My first email to some friends on this topic; the positive response to this is part of why I decided to start the newsletter.

[Ed.: This was my first email to some friends on this topic, now in Ghost for posterity.]

GitHub Copilot developer productivity research

GH did a study on “how do developers perform with copilot?” I am unsure how representative it is, but even if only 1/10th as effective as portrayed here, many developers will adopt it.

Open Data licensing resource

a project for AI model training with trusted dataset compliance”, subproject of LF’s lfaidata.foundation, found via SPDX’s spdx-ai subproject.

Stanford Call for norms on model release

Stanford AI project calls for figuring out how to release models. It feels to me akin to early OSI days, when OSI (briefly) talked about more than licensing; or even slightly pre-OSI days (as this, essentially, is a call for an OSI-like entity for open models).

Pertinent quote, but the paper is worth a read in its entirety:

Releasing foundation models is important since no single organization has the needed range of diverse perspectives to foresee all the long-term issues, but at the same time, release must be appropriately gated to minimize risks. The community currently lacks norms on release. Our emphasis here is that the question is not what a good release policy is, but how the community should decide. We have sketched out the foundation models review board…

CMU research on license-as-norms in deepfake space

We conducted an interview study of an AI-enabled open source Deepfake project to understand how members of that community reason about the ethics of their work. We found that notions of the “Freedom 0” to use code without any restriction … were central to how community members framed their responsibilities, and the actions they believed were and were not available to them.

This paper is very good; perhaps a little too theoretical to be useful for a practitioner but I think very helpful for anyone thinking about norms, licenses, and the interplay within them in a community that actively thinks about norms but also feels bound by open community norms that long pre-date the project.

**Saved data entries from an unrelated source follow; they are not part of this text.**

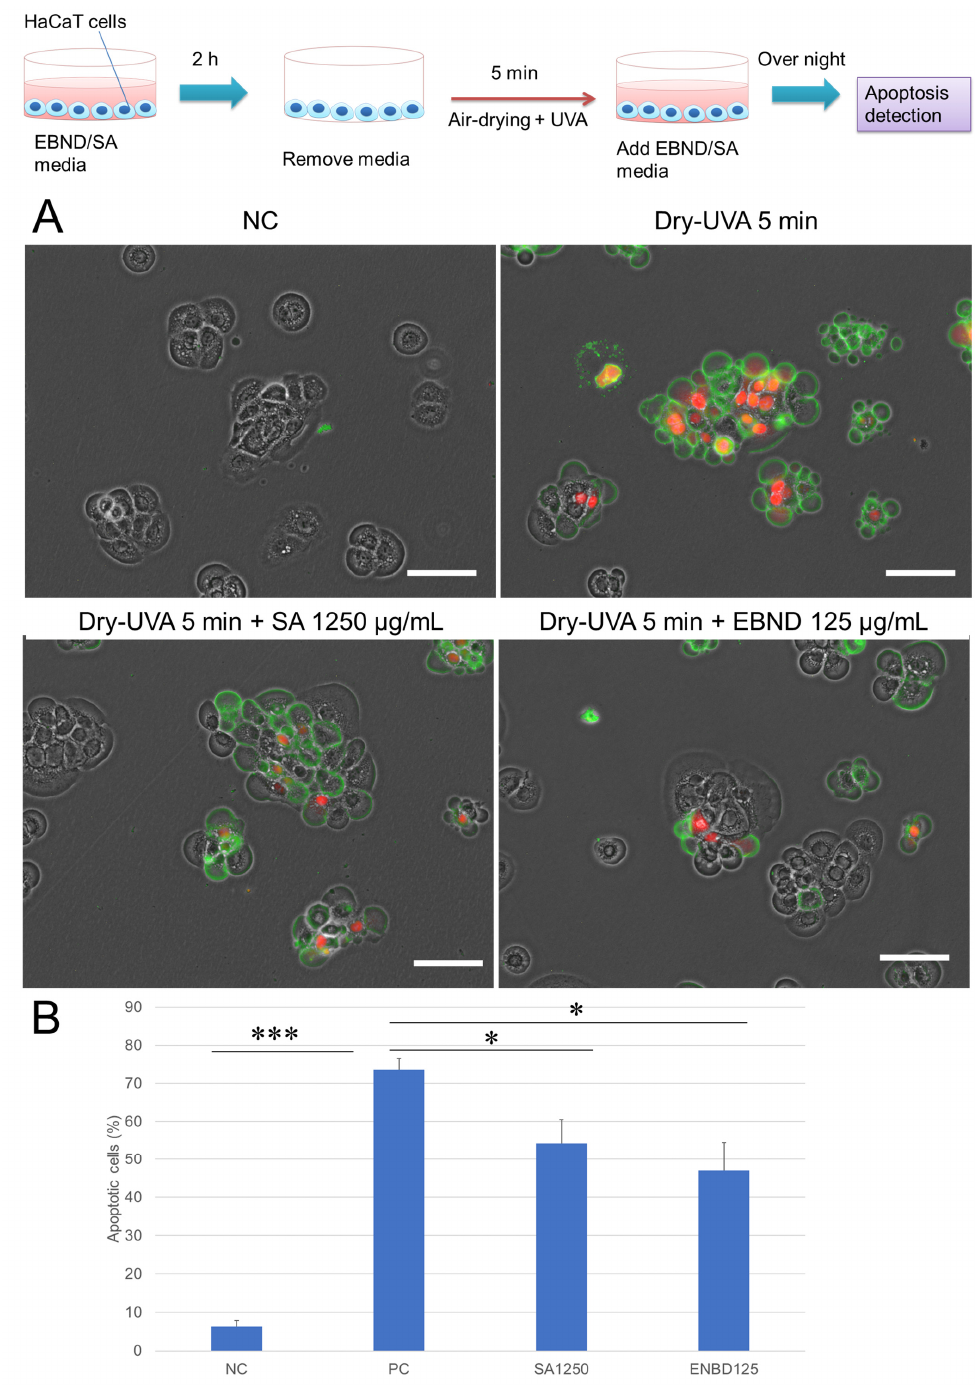
Figure 3. Effects of EBND and SA on Dry-UVA-induced apoptosis in HaCaT cells. The top illustration represents the procedures for the experiments. HaCaT cells were treated in the same manner as in the description in Figure 2. At the end of the experiments, apoptotic cells were detected by Annexin V/PI staining. ( A ) Typical images of Annexin V/PI staining. Green, Annexin V. Red, PI. Scale bar = 50 µ m; ( B ) Results of apoptotic cells (analyzed by Tali imaging cytometer). * p < 0.05, *** p < 0.001 vs. PC. Each bar represents the mean ± SD of the three independent experiments. These data suggested that EBND could protect HaCaT keratinocytes from Dry-UVA- induced cellular membrane damage and cell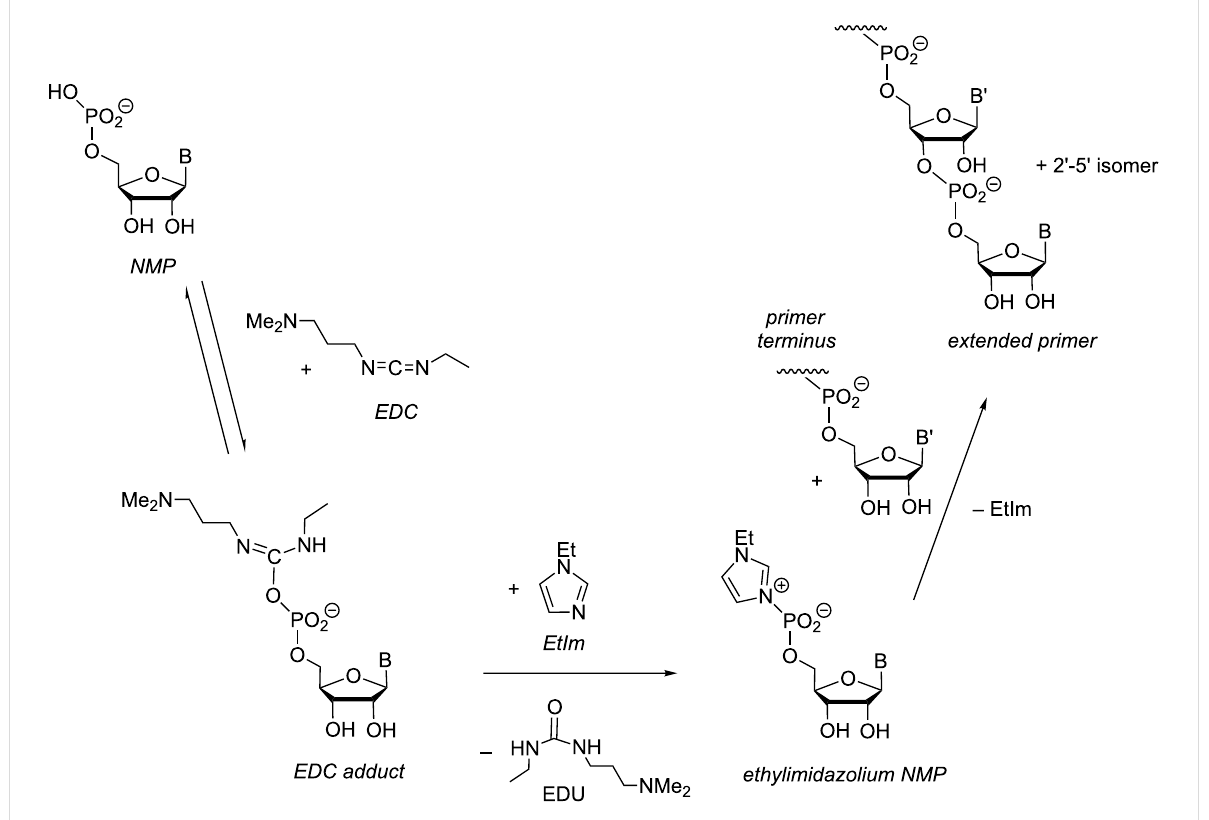
Figure 15: Proposed steps of enzyme-free primer extension with in situ activation, using the "general condensation buffer" containing EDC and 1-ethylimidazole as organocatalyst.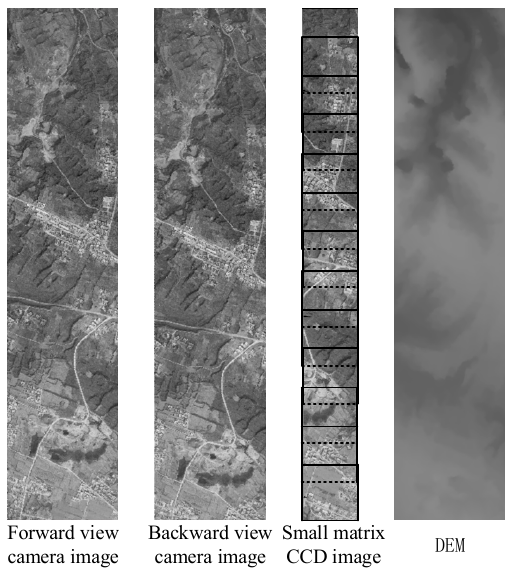
Figure 8. Simulation image schematic of the linear array charge-coupled device (CCD) and the small matrix CCD. Table 3. Simulation results for symmetry and vertical accuracy. Table 3. Simulation results for symmetry and vertical accuracy.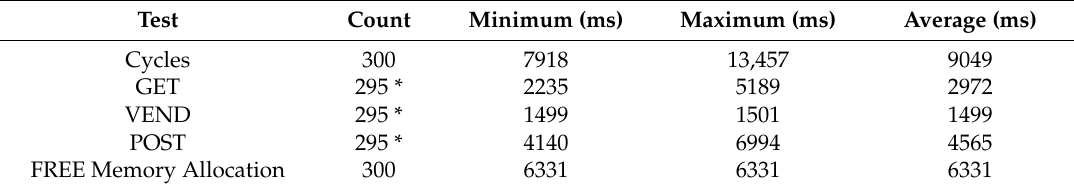
Table 2. Performance test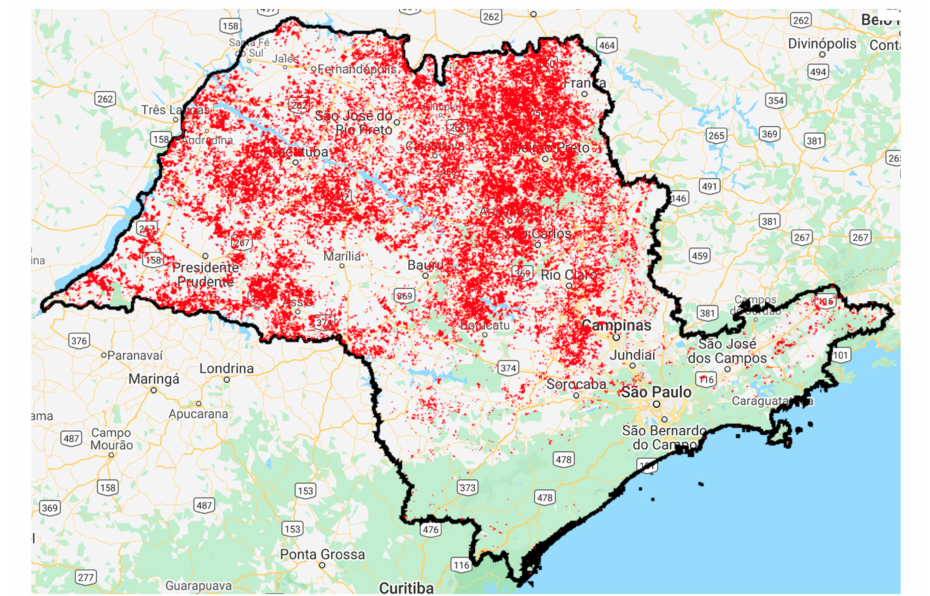
Figure 2. Moderate Resolution Imaging Spectrometer (MODIS) collection 6, version 6 burned area monthly global 500 m product for 2002–2017 filtered by the borders of S ã o Paulo State (black border). The red symbols indicate where fires were detected by the MODIS sensors. Throughout the course of the study period, 1,263,635,500 m pixels were burned, which were used to view corresponding MapBiomas land use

If you’re interested, I also had a good thread with the author clarifying some points about how the paper writes about licenses v. norms:

Injection attacks and AI

We’ve spent a lot of time as a community talking about AI ethics but not a lot (yet) talking about AI security; that moment is coming. Key quote:

The more I think about these prompt injection attacks against GPT-3, the more my amusement turns to genuine concern. I know how to beat XSS, and SQL injection, and so many other exploits. I have no idea how to reliably beat prompt injection!

The AI Unbundling

There’s no explicitly open angle to this article, but it’s a good overview of how AI might really lead to massive change, in the context of things like midjourney, copilot, etc. It will ring very familiar to anyone who looked at the changes wrought by open from 1998-2018.